:: THE INPUT ::

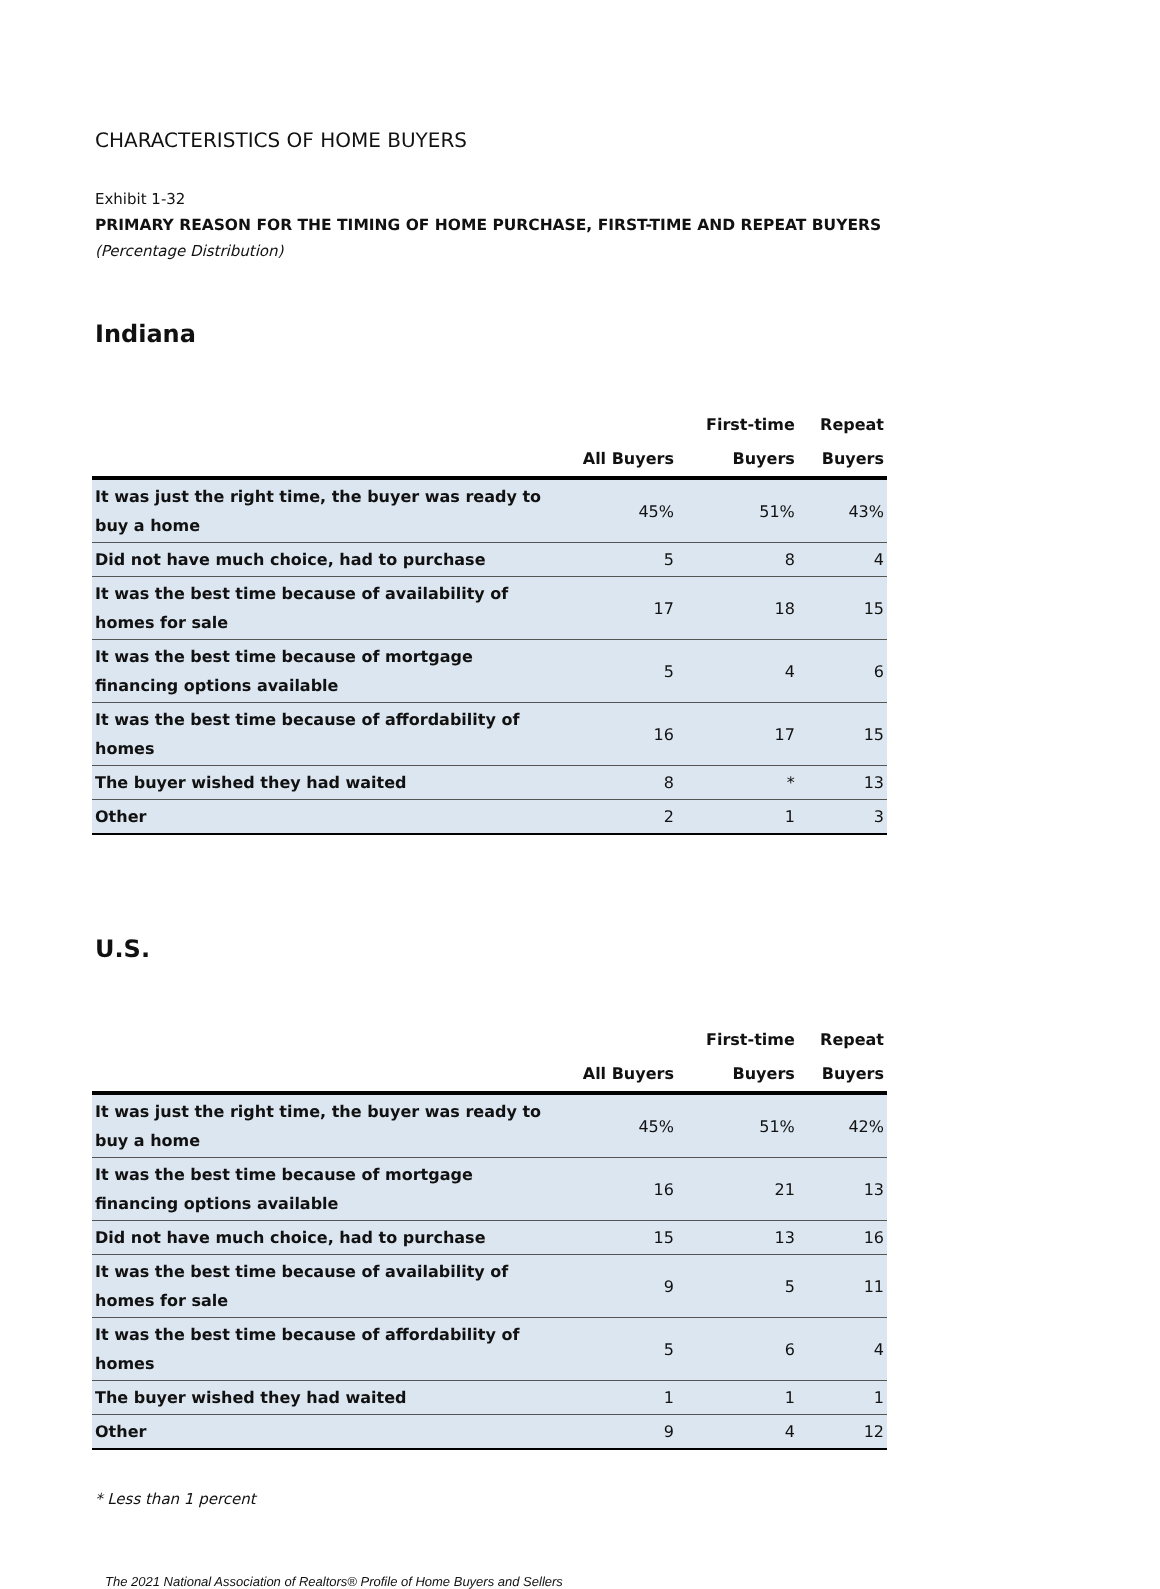CHARACTERISTICS OF HOME BUYERS
Exhibit 1-32
PRIMARY REASON FOR THE TIMING OF HOME PURCHASE, FIRST-TIME AND REPEAT BUYERS
(Percentage Distribution)
Indiana
| | | First-time | Repeat |
| --- | --- | --- | --- |
| | All Buyers | Buyers | Buyers |
| It was just the right time, the buyer was ready to buy a home | 45% | 51% | 43% |
| Did not have much choice, had to purchase | 5 | 8 | 4 |
| It was the best time because of availability of homes for sale | 17 | 18 | 15 |
| It was the best time because of mortgage financing options available | 5 | 4 | 6 |
| It was the best time because of affordability of homes | 16 | 17 | 15 |
| The buyer wished they had waited | 8 | * | 13 |
| Other | 2 | 1 | 3 |
U.S.
| | | First-time | Repeat |
| --- | --- | --- | --- |
| | All Buyers | Buyers | Buyers |
| It was just the right time, the buyer was ready to buy a home | 45% | 51% | 42% |
| It was the best time because of mortgage financing options available | 16 | 21 | 13 |
| Did not have much choice, had to purchase | 15 | 13 | 16 |
| It was the best time because of availability of homes for sale | 9 | 5 | 11 |
| It was the best time because of affordability of homes | 5 | 6 | 4 |
| The buyer wished they had waited | 1 | 1 | 1 |
| Other | 9 | 4 | 12 |
* Less than 1 percent
The 2021 National Association of Realtors® Profile of Home Buyers and Sellers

:::

EXERCISE DIRECTIONS — Within the listing above, the range opens at the line with "16 | 21 | 13 |" and closes at the line with "waited | 1 | 1 | 1 |". Reproduce exactly the lines of that range, including both ends.

RESPONSE TO THE EXERCISE —
| It was the best time because of mortgage financing options available | 16 | 21 | 13 |
| Did not have much choice, had to purchase | 15 | 13 | 16 |
| It was the best time because of availability of homes for sale | 9 | 5 | 11 |
| It was the best time because of affordability of homes | 5 | 6 | 4 |
| The buyer wished they had waited | 1 | 1 | 1 |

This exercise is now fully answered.